US20260109754
2026-04-23
Chemistry; metallurgy
C07K16/104
The document describes antibodies and antigen-binding fragments that target the spike protein of SARS-CoV-2. These antibodies are designed for various applications including prevention, treatment, and detection of SARS-CoV-2 infections. The antibodies can be used in different therapeutic contexts such as prophylaxis and post-exposure scenarios, providing a potential solution to combat the virus and its variants.
SARS-CoV-2, responsible for the COVID-19 pandemic, emerged in December 2019 and has caused significant global health challenges. The virus spreads through droplets from infected individuals and has a variable incubation period. While vaccines and treatments like Evusheld exist, their effectiveness against new variants is limited, highlighting the need for new therapeutic agents.
The antibodies in focus bind specifically to the spike protein of SARS-CoV-2. They are characterized by specific sequences identified as VH-CDR1, VH-CDR2, VH-CDR3, VL-CDR1, VL-CDR2, and VL-CDR3. The document details compositions comprising one or more antibodies that either inhibit or bind to specific epitopes on the spike protein, enhancing their potential to neutralize the virus.
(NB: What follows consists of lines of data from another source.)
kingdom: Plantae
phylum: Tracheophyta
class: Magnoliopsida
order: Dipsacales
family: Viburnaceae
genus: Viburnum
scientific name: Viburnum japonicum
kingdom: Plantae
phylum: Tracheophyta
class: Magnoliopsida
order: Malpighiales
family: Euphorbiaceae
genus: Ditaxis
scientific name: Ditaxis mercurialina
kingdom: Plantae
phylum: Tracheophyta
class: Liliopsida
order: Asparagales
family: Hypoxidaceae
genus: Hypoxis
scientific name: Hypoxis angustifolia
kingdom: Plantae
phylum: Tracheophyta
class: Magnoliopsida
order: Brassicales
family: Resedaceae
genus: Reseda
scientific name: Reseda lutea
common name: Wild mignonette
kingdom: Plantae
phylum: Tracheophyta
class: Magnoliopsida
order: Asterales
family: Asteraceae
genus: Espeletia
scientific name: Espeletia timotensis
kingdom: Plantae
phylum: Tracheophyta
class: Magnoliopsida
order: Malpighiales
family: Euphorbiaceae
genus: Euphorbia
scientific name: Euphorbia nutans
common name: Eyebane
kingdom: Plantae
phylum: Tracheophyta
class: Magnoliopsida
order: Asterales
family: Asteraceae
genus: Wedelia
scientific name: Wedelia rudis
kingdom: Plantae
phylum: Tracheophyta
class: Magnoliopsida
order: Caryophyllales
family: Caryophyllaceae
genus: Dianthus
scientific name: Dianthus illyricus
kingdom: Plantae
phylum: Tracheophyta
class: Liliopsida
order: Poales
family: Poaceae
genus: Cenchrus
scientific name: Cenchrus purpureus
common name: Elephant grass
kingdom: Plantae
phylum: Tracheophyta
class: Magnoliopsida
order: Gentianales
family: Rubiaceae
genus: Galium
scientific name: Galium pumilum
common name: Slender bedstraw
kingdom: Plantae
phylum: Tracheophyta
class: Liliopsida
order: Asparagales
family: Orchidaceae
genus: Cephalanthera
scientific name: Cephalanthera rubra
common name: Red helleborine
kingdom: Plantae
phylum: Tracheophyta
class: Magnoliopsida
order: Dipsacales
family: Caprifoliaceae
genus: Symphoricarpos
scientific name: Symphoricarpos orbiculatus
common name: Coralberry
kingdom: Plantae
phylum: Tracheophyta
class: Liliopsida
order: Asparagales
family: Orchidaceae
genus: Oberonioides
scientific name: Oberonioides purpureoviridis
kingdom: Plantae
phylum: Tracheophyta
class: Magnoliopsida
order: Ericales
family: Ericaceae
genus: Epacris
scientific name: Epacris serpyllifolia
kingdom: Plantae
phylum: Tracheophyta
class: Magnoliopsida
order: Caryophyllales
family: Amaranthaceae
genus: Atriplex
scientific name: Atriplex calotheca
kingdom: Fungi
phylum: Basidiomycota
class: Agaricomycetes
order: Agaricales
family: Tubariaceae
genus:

The described compositions demonstrate the ability to neutralize various SARS-CoV-2 variants, including BA.2.12.1, with significant potency. The antibodies are capable of reducing viral activity with low inhibitory concentrations, suggesting their effectiveness in managing infections from multiple viral strains.
The antibodies are primarily human-derived and include specific constant regions, such as IgG1 and IgGκ, which can incorporate mutations to enhance their function. These structural features are designed to improve the antibodies' stability and efficacy, making them suitable candidates for therapeutic development against SARS-CoV-2.